Ben Whishaw baffled by debate over sexuality in casting for roles
Actor Ben Whishaw has said there should be no debate about gay actors playing straight characters, and vice versa.
The 34-year-old, who is gay, has portrayed characters of both sexual orientation on screen in the past, including gadgets guru Q in James Bond film Skyfall, serial killer Jean-Baptiste Grenouille in Perfume: The Story Of A Murderer and English Romantic poet John Keats in Bright Star.
"With gay characters being played by straight people, straight characters being played by gay people, come on, we're actors," he said at a Bafta screening for his new TV show London Spy.
"I do not understand what the problem is. Actors play all sorts of things. I've played murderers, journalists and kings - I'm not any of them. The whole thing is a fiction, it's about imagination, it's play. I am baffled to why it's such a big thing.
"And also, I'm baffled because it feels like we're in a time where there are lots of gay people, not just actors but in all walks of life, and let's be where we are. We're human beings and I don't understand why it's really a discussion now."

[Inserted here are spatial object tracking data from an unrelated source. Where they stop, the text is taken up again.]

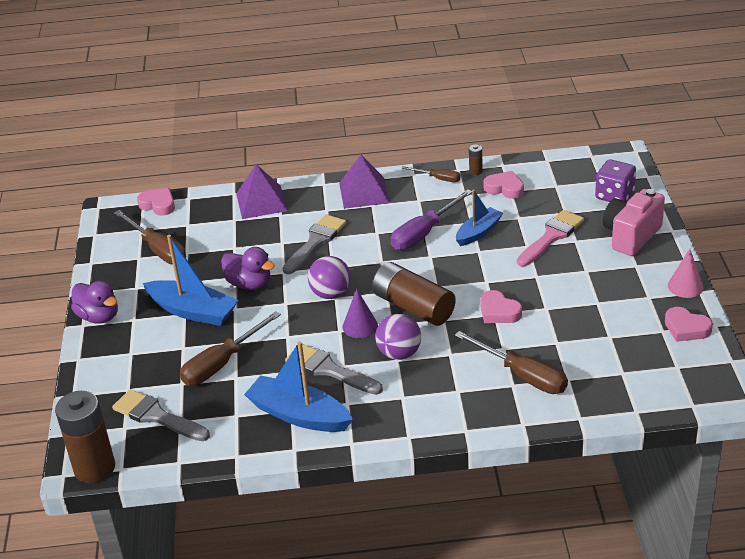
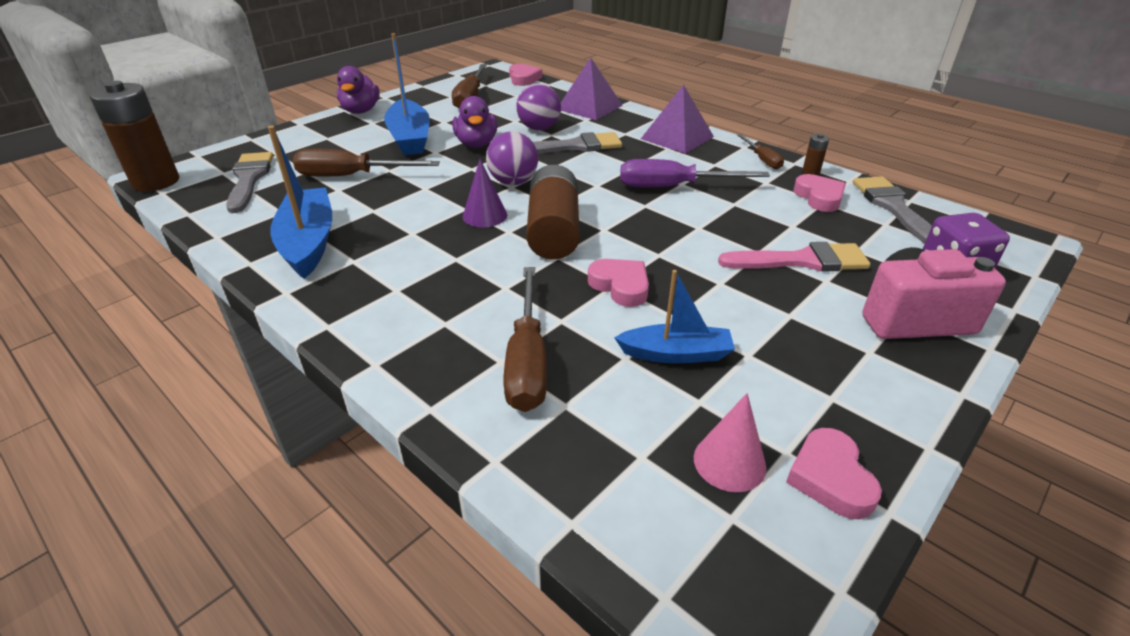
camera: 45 degrees right, 0 degrees up
grey brush [285,344,383,395] -> grey brush moved to [853,176,932,243]
purple ball [375,314,421,360] -> purple ball moved to [516,84,561,130]
blue boat [456,190,503,246] -> blue boat moved to [614,270,735,363]
pink heart [480,290,522,323] -> pink heart turned 135 degrees clockwise [588,259,649,307]
pink cone [668,249,704,298] -> pink cone moved to [694,393,766,492]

Whishaw also spoke out about Matt Damon, who had to apologise after saying gay actors should keep their sexuality a secret.

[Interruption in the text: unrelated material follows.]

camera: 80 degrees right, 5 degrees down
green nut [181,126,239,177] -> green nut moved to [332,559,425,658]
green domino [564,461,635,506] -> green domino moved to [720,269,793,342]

He said: "The Matt Damon thing, it has probably been taken out of context but I don't understand the heat around it. It feels like a story that's trying to be drummed up, even though there are more important things we should be talking about."
The actor plays Danny, who is drawn into the espionage world through his lover Alex, played by Edward Holcroft in London Spy, which has been created and written by Tom Rob Smith. The show will air on BBC2 in November.
Whishaw, who is in a civil partnership with Australian composer Mark Bradshaw, said: "I liked the character very much, I was intrigued by him. I was very gripped by the story, I had absolutely no idea of the world I was in and I didn't know what would happen from one moment to the next. It was perplexing, and beautiful, and it struck me as soon as I read it."
He said it is Danny's need for love that he related to the most.
"I felt very connected to him. I remember a period of my life of feeling like I needed to be in love and I needed to find love, and life would have no meaning unless I found somebody. That was all my energy and thinking and longing was going into that. That's what I related to most.
"There was a need in him. I liked that he loved sex. He's a sensual person, it comes out more and more as the series goes along, so those are the things I was interested in."
Whishaw, whose other small-screen credits include BBC One series Criminal Justice, BBC Two historical drama Richard II and The Hour, said there has never been a better time for television.
He explained: "Most or all of the interesting writing is happening in television. You get to play a character that's bound to be more interesting and complicated because you have more time to explore it, and it's not subjected to a plot that has to be resolved in an hour and a half. All of those things are very appealing.
"I think we're in a very interesting (time) - film is in a strange place and television is in an incredible (period), certainly in my lifetime. I've never known anything like it before."
Whishaw, who will reprise his role as Q in the upcoming 007 film Spectre, remained tight-lipped over the movie, which will star Daniel Craig as the secret agent for the fourth time.
He said: " I think it will be really good. It's a James Bond film so it will have everything that you hope."